In an editorial, Milloy stated that Howard University students protested the visit of President George Bush and First Lady Laura Bush because their presence inhibited students from partaking in a lunch that consisted of fried chicken, macaroni and cheese, collard greens and cornbread.
Milloy also stated in his editorial that Howard University is no longer the hotbed of political activism it was once in the days of Kwame Toure and Walter Rodney. Milloy surmised that the University’s biggest event of the year is Homecoming.
To refute these statements, the Howard University Student Association, under the leadership of President Byron Stewart and Vice President April Harley, organized a mass gathering in front of The Washington Post headquarters with the aim of receiving a formal apology for Milloy’s declarations in addition to a retraction of his editorial by the Washington Post.
"We are here today because we disagree strongly with the way we have been portrayed in the Washington Post. We resent the fact that Howard University’s students have been characterized as buffoons who care only about fried chicken and not about education. We are here today because we are tired of being told that we do not do anything. We continue the struggle by excelling in the boardroom, courtroom, and classroom with the knowledge we attained from Howard University ," said Harley.
On Thursday, Oct. 27, students at Howard University were locked out of classes, offices, and the main cafeteria when the President and First Lady arrived for a youth summit sponsored by the Bush administration titled "Helping America’s Youth." Neither Howard University students nor faculty were invited to participate in the event.
Outraged by the inaccessibility of the campus and the youth summit, Howard students locked arms around a flagpole on the main yard, a designated forbidden zone at the center of the campus, and refused to move despite warnings from campus security.
"Milloy presented the world with an inaccurate depiction of Howard University students,” said Ashlee Brown, a junior international business who attended yesterday’s Washington Post rally. “We were not protesting over the inaccessibility of a meal. We were locked out of the yard from every angle. We forced to take the back entrance because Master Bush and his mistress were here. That is why we protested."
While positioned in front of the Washington Post building, Howard students challenged Milloy to come to Howard University and experience their activist efforts.
”Just a few a weeks ago, thousands of Howard University students participated in the Millions More Movement,” Stewart said. “That was political activism. Last month, Howard University students raised thousands of dollars for Hurricane Katrina victims. That was political activism. Everyday we are in our classrooms getting an education for those who can not, that is political activism.”
The demonstration was closed with a rendition of “I’m So Glad I go to Howard U.” and a prayer.

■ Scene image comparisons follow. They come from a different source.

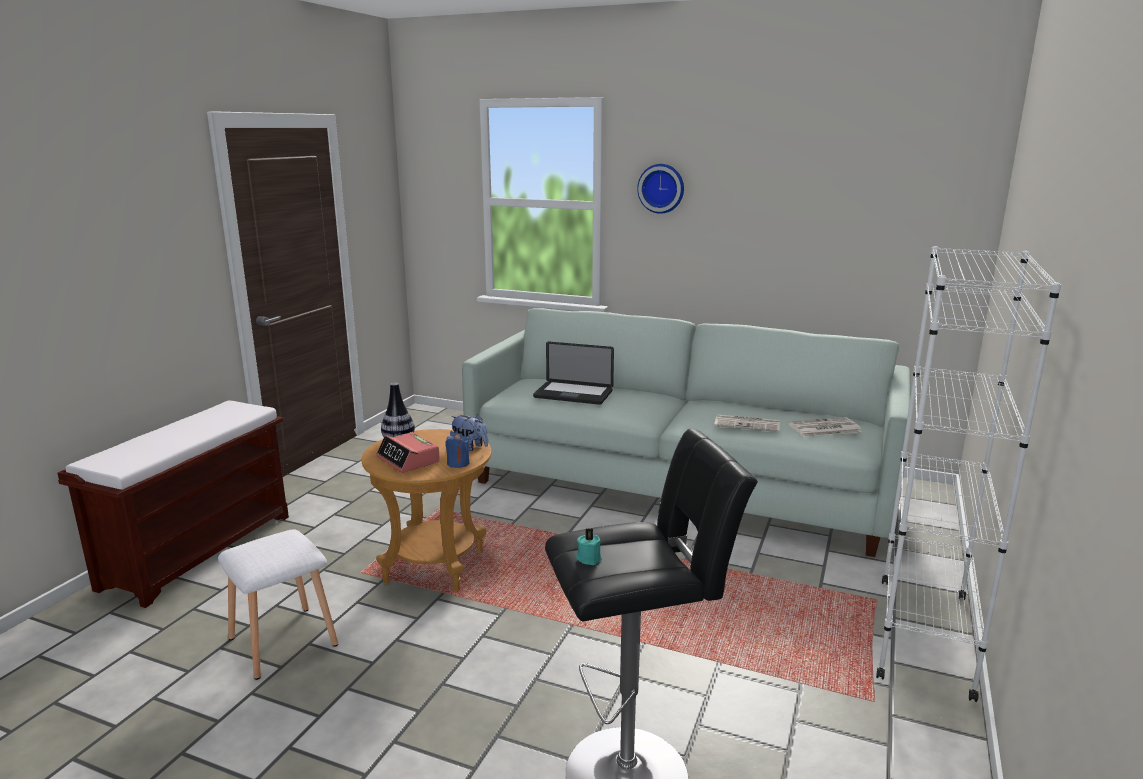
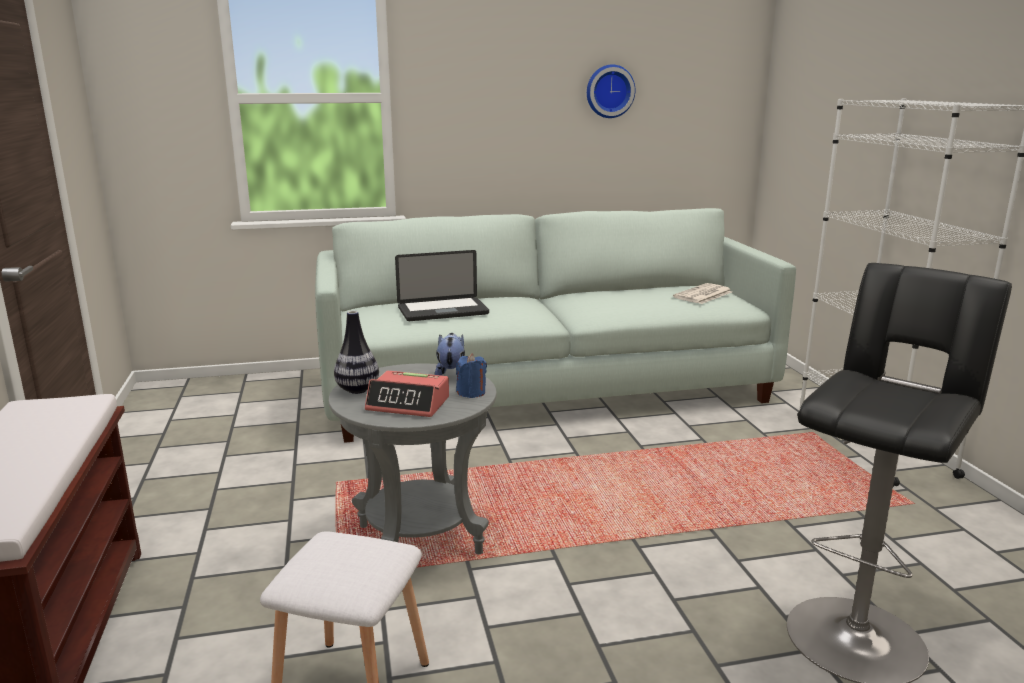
camera: 35 degrees left, 0 degrees up
brown side table [361,429,492,592] -> grey side table [329,363,497,554]
plush toy [450,414,488,451] -> plush toy turned 90 degrees counterclockwise [435,333,465,376]
turquoise candle [576,528,602,565] -> none
wall clock [637,164,684,214] -> wall clock moved to [587,65,635,118]
newspaper [714,414,780,432] -> none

”Howard University has an activist pulse,” said Michelle Cody, a senior economics major. “We are passionate about the things that we define as important. In [Milloy’s] article, he told us that we had no pulse. No pulse in our community, no pulse in America, no pulse in the activism that takes place on campus. No, we don’t march every day, but there are over 175 organizations on campus that lead in community service and youth outreach. They strive to make sure African American students, children, and people thrive. His haphazard attempt to define the pulse of Howard University is unresearched and unwarranted.”